RASEN KAIGAN — LIEKO SHIGA

 

Lieko Shiga est l’une des artistes-photographes les plus singulières et radicales de la photographie japonaise contemporaine. Elle s’était déjà fait remarquer pour son univers visuel fantasmagorique, entre rêve et cauchemar, avec les livres Lilly et Canary publiés en 2008, mais pour moi, l’immense Rasen Kaigan, publié en 2013 par Akaaka, est sans doute son œuvre la plus accomplie à ce jour. Le livre a été publié dans le sillage de la catastrophe du 11 mars 2011, mais ce n’est pas un document sur la catastrophe. Constitué sur plus de 4 ans à Kitakami, une ville côtière de la région du Tohoku au Japon où Shiga avait commencé à travailler en tant que photographe officielle de la ville, Rasen Kaigan mélange le personnel à l’universel, pour interroger jusqu’où peut aller la photographie. Un livre captivant et déroutant.

Rasen Kaigan, Akaaka

 

JAPON, BEAUTÉ DES FORMES — TAKEJI IWAMIYA

 

Ce livre est un éloge à l’artisanat japonais, le fruit de plusieurs décennies de travail par le photographe Takeji Iwamiya, connu pour son travail sur l’architecture et l’artisanat traditionnel. Publié en 2 volumes, il donne une vue d’ensemble de l’artisanat traditionnel japonais dans une série de chapitres dédiés à des matières différentes : pierre, métal, fibres, bambou, etc. J’ai d’abord découvert cet ouvrage en cherchant un cadeau pour mon beau-frère qui est designer (un cadeau que j’ai tout de suite regretté car j’ai mis plusieurs années avant de trouver un autre exemplaire). La réédition dans un petit format en 1999 a eu beaucoup de succès, mais il faut voir l’ouvrage original pour la qualité de l’impression en photogravure (réalisée en Suisse), le design d’une grande intelligence mêlant noir et blanc et couleur, et le très beau texte du grand spécialiste du cinéma japonais, Donald Richie. Un livre comme on n’en fait plus.

Japon, beauté des formes, Tokyo, Bijutsu Shuppan-Sha u

 

MATTER — ALEIX PLADEMUNT

 

Le dernier livre du photographe catalan Aleix Plademunt a été une grande surprise. Je connaissais certains de ses ouvrages précédents, mais Matter représente un nouveau départ.
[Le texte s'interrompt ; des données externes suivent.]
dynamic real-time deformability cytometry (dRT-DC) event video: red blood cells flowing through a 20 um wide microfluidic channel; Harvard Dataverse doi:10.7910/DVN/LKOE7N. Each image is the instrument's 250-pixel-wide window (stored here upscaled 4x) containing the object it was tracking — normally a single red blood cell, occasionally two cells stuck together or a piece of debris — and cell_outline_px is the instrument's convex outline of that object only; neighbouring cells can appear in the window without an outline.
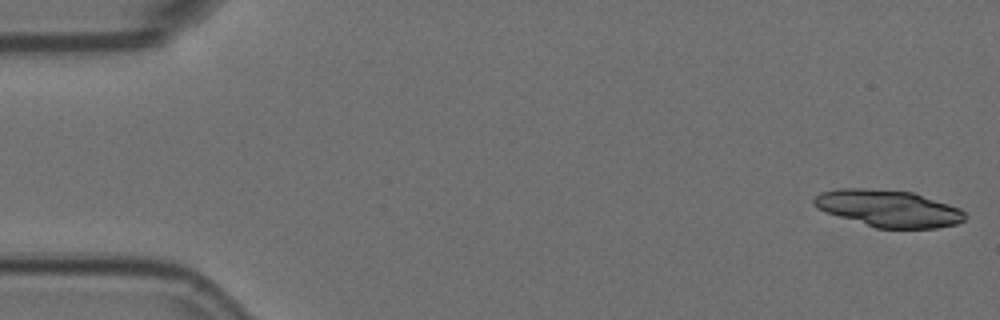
{"species": "Egyptian fruit bat (a non-hibernating species)", "species_latin": "Rousettus aegyptiacus", "temperature_condition": "room temperature", "stored_images_in_passage": 42, "camera_frame_rate_fps": 3000, "um_per_image_px": 0.085, "animal": {"sex": "female"}, "frame": {"image": 1, "passage_image": 1, "time_ms": 0.0, "image_size_px": [1000, 320], "cell_outline_px": [[968, 216], [964, 220], [956, 224], [936, 228], [876, 228], [824, 212], [816, 208], [812, 204], [812, 200], [820, 192], [836, 188], [864, 188], [912, 192], [960, 208]], "centroid_in_image_um": [75.47, 17.71], "position_along_channel_um": 9.5, "area_um2": 32.54}}
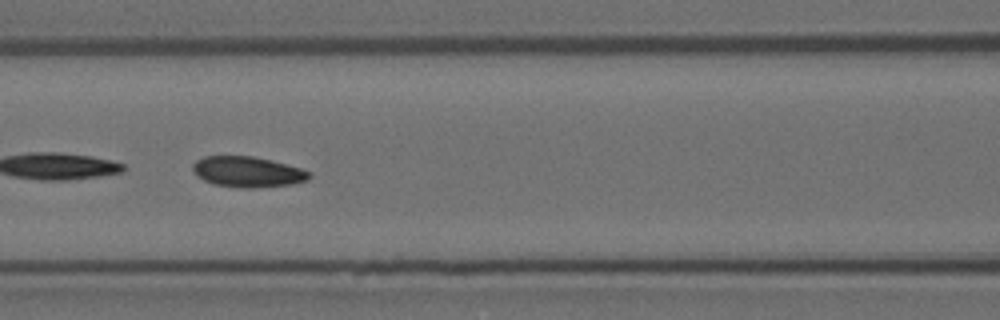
{"frame": {"image": 2, "passage_image": 24, "time_ms": 7.667, "image_size_px": [1000, 320], "cell_outline_px": [[312, 176], [308, 180], [292, 184], [252, 188], [240, 188], [216, 184], [204, 180], [192, 168], [192, 164], [196, 160], [204, 156], [252, 156], [272, 160], [300, 168], [308, 172]], "centroid_in_image_um": [21.06, 14.6], "position_along_channel_um": 145.5, "area_um2": 20.58}}
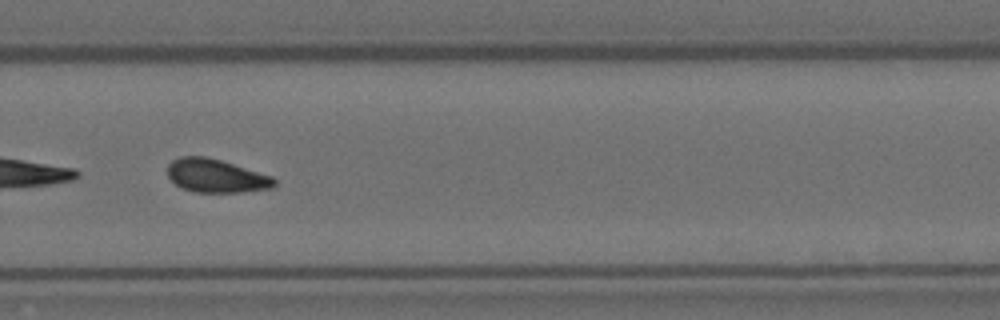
{"frame": {"image": 3, "passage_image": 38, "time_ms": 12.333, "image_size_px": [1000, 320], "cell_outline_px": [[276, 184], [272, 188], [244, 192], [192, 192], [180, 188], [168, 176], [168, 164], [172, 160], [180, 156], [204, 156], [220, 160], [272, 176], [276, 180]], "centroid_in_image_um": [18.35, 14.95], "position_along_channel_um": 311.5, "area_um2": 20.81}}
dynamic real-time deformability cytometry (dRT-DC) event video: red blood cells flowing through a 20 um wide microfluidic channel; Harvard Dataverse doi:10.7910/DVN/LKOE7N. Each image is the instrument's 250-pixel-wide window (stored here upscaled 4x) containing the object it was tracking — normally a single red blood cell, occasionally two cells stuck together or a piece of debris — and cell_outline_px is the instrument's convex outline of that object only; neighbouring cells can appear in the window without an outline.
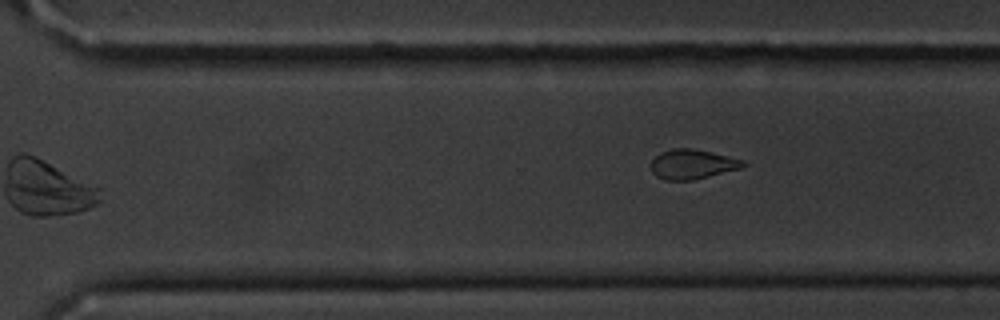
{"species": "common noctule bat (a hibernating species)", "species_latin": "Nyctalus noctula", "temperature_condition": "cold", "stored_images_in_passage": 11, "camera_frame_rate_fps": 3000, "um_per_image_px": 0.085, "animal": {"sex": "male", "body_mass_g": 20.1, "forearm_length_mm": 53.5}, "frame": {"image": 1, "passage_image": 11, "time_ms": 12.667, "image_size_px": [1000, 320], "cell_outline_px": [[748, 164], [740, 168], [692, 180], [664, 180], [656, 176], [652, 172], [652, 160], [660, 152], [672, 148], [692, 148], [712, 152], [744, 160]], "centroid_in_image_um": [58.84, 13.95], "position_along_channel_um": 311.8, "area_um2": 15.84}}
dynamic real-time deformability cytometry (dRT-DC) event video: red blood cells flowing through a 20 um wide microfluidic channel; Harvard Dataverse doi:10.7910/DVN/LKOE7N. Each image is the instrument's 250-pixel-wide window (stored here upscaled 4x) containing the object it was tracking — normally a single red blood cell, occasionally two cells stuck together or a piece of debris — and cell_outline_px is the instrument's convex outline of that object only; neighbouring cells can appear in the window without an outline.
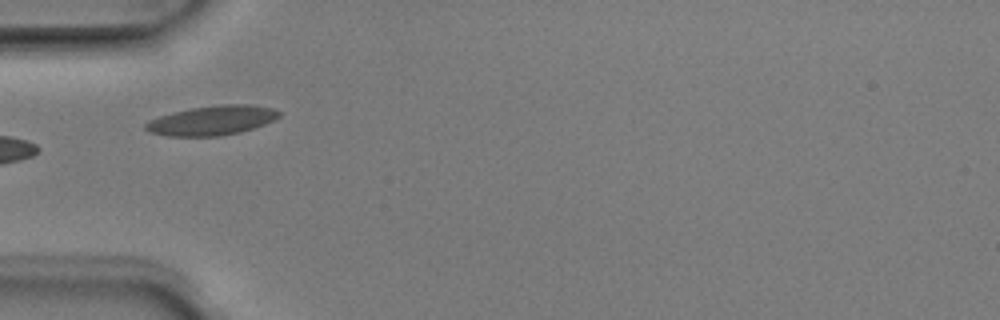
{"species": "Egyptian fruit bat (a non-hibernating species)", "species_latin": "Rousettus aegyptiacus", "temperature_condition": "room temperature", "stored_images_in_passage": 1, "camera_frame_rate_fps": 3000, "um_per_image_px": 0.085, "animal": {"sex": "male"}, "frame": {"image": 1, "passage_image": 1, "time_ms": 0.0, "image_size_px": [1000, 320], "cell_outline_px": [[280, 116], [264, 124], [240, 132], [220, 136], [168, 136], [148, 132], [144, 128], [144, 124], [148, 120], [172, 112], [192, 108], [220, 104], [248, 104], [272, 108], [280, 112]], "centroid_in_image_um": [17.97, 10.23], "position_along_channel_um": 67.0, "area_um2": 22.89}}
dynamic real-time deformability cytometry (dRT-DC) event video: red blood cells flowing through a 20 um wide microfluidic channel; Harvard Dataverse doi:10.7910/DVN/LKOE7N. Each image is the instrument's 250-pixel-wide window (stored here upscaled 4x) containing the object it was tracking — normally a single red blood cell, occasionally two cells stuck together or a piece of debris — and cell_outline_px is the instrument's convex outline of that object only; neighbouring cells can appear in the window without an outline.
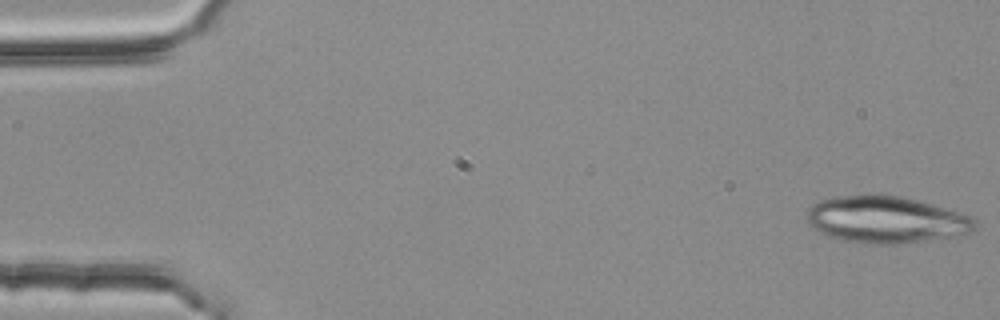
{"species": "common noctule bat (a hibernating species)", "species_latin": "Nyctalus noctula", "temperature_condition": "room temperature", "stored_images_in_passage": 17, "camera_frame_rate_fps": 3000, "um_per_image_px": 0.085, "animal": {"sex": "female", "body_mass_g": 25.1}, "frame": {"image": 1, "passage_image": 1, "time_ms": 0.0, "image_size_px": [1000, 320], "cell_outline_px": [[972, 232], [964, 236], [892, 244], [888, 244], [844, 240], [832, 236], [816, 228], [808, 220], [808, 212], [812, 204], [820, 200], [836, 196], [900, 196], [916, 200], [944, 208], [968, 216], [972, 220]], "centroid_in_image_um": [75.34, 18.67], "position_along_channel_um": 9.7, "area_um2": 44.33}}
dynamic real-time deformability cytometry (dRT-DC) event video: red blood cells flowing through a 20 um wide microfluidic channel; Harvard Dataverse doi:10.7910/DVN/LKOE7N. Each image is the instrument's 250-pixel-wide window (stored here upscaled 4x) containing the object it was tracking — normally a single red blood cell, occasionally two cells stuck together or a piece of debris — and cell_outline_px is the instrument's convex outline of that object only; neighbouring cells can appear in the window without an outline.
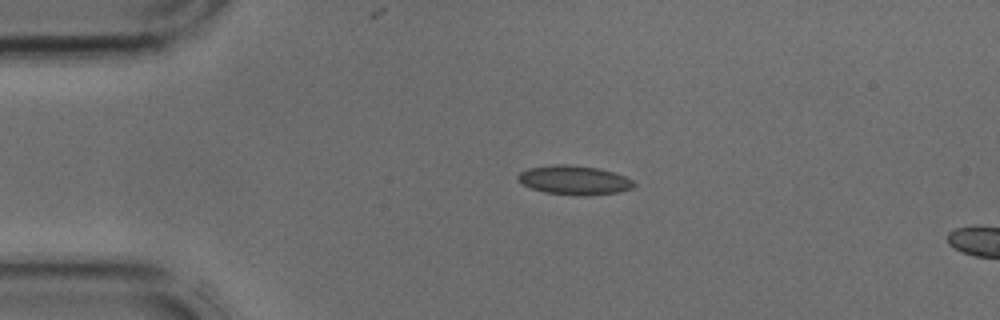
{"species": "common noctule bat (a hibernating species)", "species_latin": "Nyctalus noctula", "temperature_condition": "cold", "stored_images_in_passage": 11, "camera_frame_rate_fps": 3000, "um_per_image_px": 0.085, "animal": {"sex": "male", "body_mass_g": 17.9, "forearm_length_mm": 54.2}, "frame": {"image": 1, "passage_image": 8, "time_ms": 2.333, "image_size_px": [1000, 320], "cell_outline_px": [[636, 184], [632, 188], [620, 192], [588, 196], [580, 196], [544, 192], [532, 188], [524, 184], [516, 176], [520, 172], [528, 168], [556, 164], [568, 164], [596, 168], [612, 172], [624, 176], [632, 180]], "centroid_in_image_um": [48.83, 15.32], "position_along_channel_um": 36.2, "area_um2": 19.59}}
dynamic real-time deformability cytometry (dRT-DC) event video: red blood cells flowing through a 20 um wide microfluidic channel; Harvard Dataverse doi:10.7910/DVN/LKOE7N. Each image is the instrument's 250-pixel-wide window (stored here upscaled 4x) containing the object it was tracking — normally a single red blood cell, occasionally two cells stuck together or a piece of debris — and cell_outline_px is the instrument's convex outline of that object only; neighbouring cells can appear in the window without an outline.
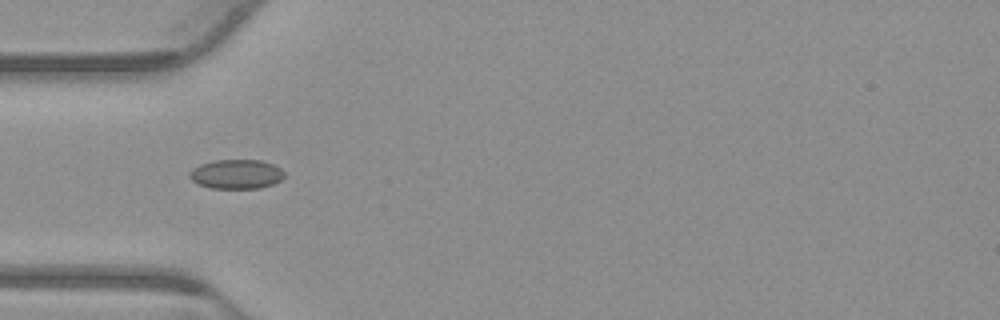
{"species": "common noctule bat (a hibernating species)", "species_latin": "Nyctalus noctula", "temperature_condition": "warm", "stored_images_in_passage": 38, "camera_frame_rate_fps": 3000, "um_per_image_px": 0.085, "animal": {"sex": "male", "body_mass_g": 23.1, "forearm_length_mm": 52.7}, "frame": {"image": 1, "passage_image": 1, "time_ms": 0.0, "image_size_px": [1000, 320], "cell_outline_px": [[284, 176], [280, 180], [272, 184], [260, 188], [212, 188], [196, 184], [188, 176], [188, 172], [192, 168], [200, 164], [216, 160], [260, 160], [272, 164], [280, 168], [284, 172]], "centroid_in_image_um": [20.05, 14.8], "position_along_channel_um": 65.0, "area_um2": 16.24}}
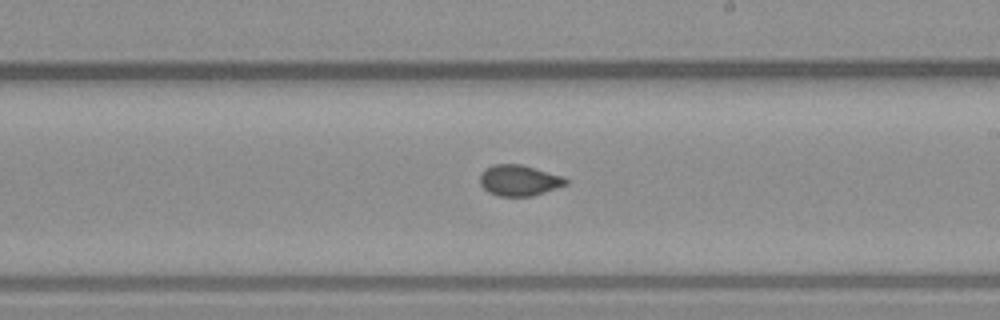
{"frame": {"image": 2, "passage_image": 15, "time_ms": 4.667, "image_size_px": [1000, 320], "cell_outline_px": [[568, 184], [532, 196], [496, 196], [488, 192], [480, 184], [480, 172], [484, 168], [492, 164], [520, 164], [536, 168], [564, 176], [568, 180]], "centroid_in_image_um": [44.11, 15.32], "position_along_channel_um": 244.9, "area_um2": 15.66}}
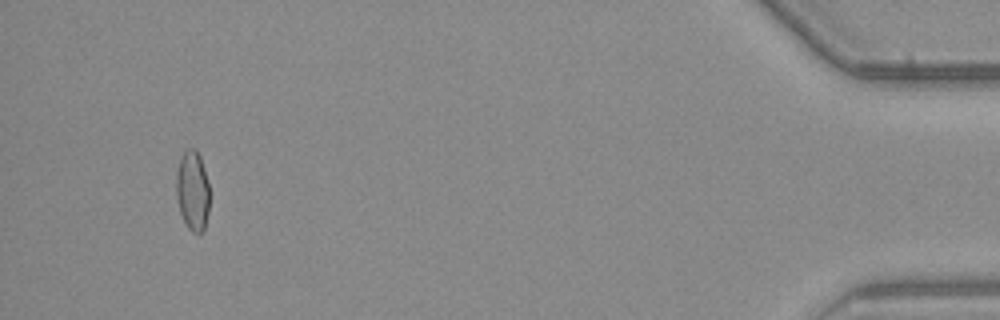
{"frame": {"image": 3, "passage_image": 35, "time_ms": 11.333, "image_size_px": [1000, 320], "cell_outline_px": [[208, 212], [204, 232], [192, 232], [188, 228], [180, 212], [176, 196], [176, 172], [180, 156], [188, 148], [196, 148], [200, 156], [208, 180]], "centroid_in_image_um": [16.36, 16.18], "position_along_channel_um": 418.8, "area_um2": 15.61}, "authors_computed_cell_mechanics": {"area_um2": 15.606, "velocity_mm_per_s": 3.8402, "shape_relaxation_time_tau1_ms": null, "shape_relaxation_time_tau2_ms": 1.0665, "deformation_change_tau1": null, "deformation_change_tau2": 0.0535}}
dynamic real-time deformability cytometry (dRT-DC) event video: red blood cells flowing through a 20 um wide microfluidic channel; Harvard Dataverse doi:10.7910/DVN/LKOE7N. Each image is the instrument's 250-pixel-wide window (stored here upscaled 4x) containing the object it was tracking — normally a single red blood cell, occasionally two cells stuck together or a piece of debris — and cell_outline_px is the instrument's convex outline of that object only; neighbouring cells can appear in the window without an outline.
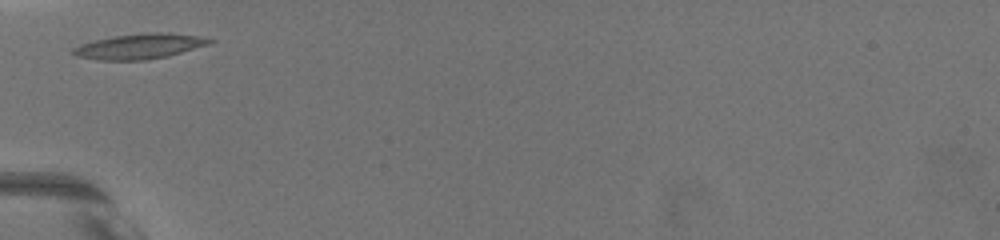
{"species": "common noctule bat (a hibernating species)", "species_latin": "Nyctalus noctula", "temperature_condition": "warm", "stored_images_in_passage": 22, "camera_frame_rate_fps": 3000, "um_per_image_px": 0.085, "animal": {"sex": "female", "body_mass_g": 19.5, "forearm_length_mm": 54.1}, "frame": {"image": 1, "passage_image": 1, "time_ms": 0.0, "image_size_px": [1000, 240], "cell_outline_px": [[216, 40], [208, 44], [168, 56], [144, 60], [100, 60], [76, 56], [68, 52], [72, 48], [80, 44], [112, 36], [148, 32], [168, 32], [196, 36]], "centroid_in_image_um": [11.8, 3.93], "position_along_channel_um": 73.2, "area_um2": 20.0}}
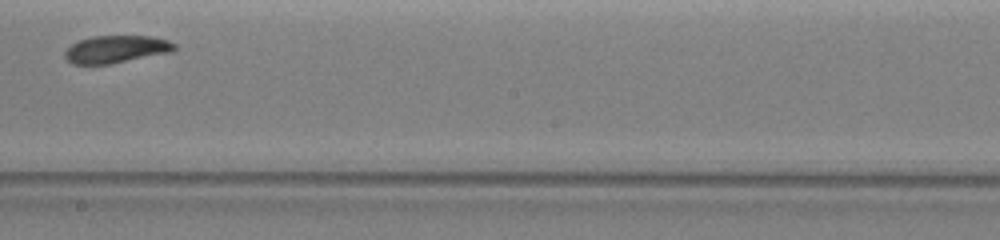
{"frame": {"image": 2, "passage_image": 12, "time_ms": 4.667, "image_size_px": [1000, 240], "cell_outline_px": [[176, 48], [172, 52], [112, 64], [72, 64], [64, 56], [64, 52], [72, 44], [80, 40], [92, 36], [152, 36], [168, 40], [176, 44]], "centroid_in_image_um": [9.9, 4.19], "position_along_channel_um": 238.3, "area_um2": 17.63}}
Regroupant plus de 600 images prises pendant près de 10 ans, le livre est monumental. L'objet prend une forme quasi-scientifique, à la manière d’un manuel technique ou d’un catalogue d’une collection de musée. Son editing fait sa force, développant différents thèmes qui se suivent de manière souvent inattendue, et forment ainsi un gigantesque arbre généalogique d’idées. Les images qui sont présentées sans aucun texte, sont suivies par un index extrêmement détaillé qui leur donne un tout autre sens et invite à de multiples lectures. Un livre démesurément ambitieux, peut-être même impossible, qui me fait penser au Tree of Life de Terence Malick.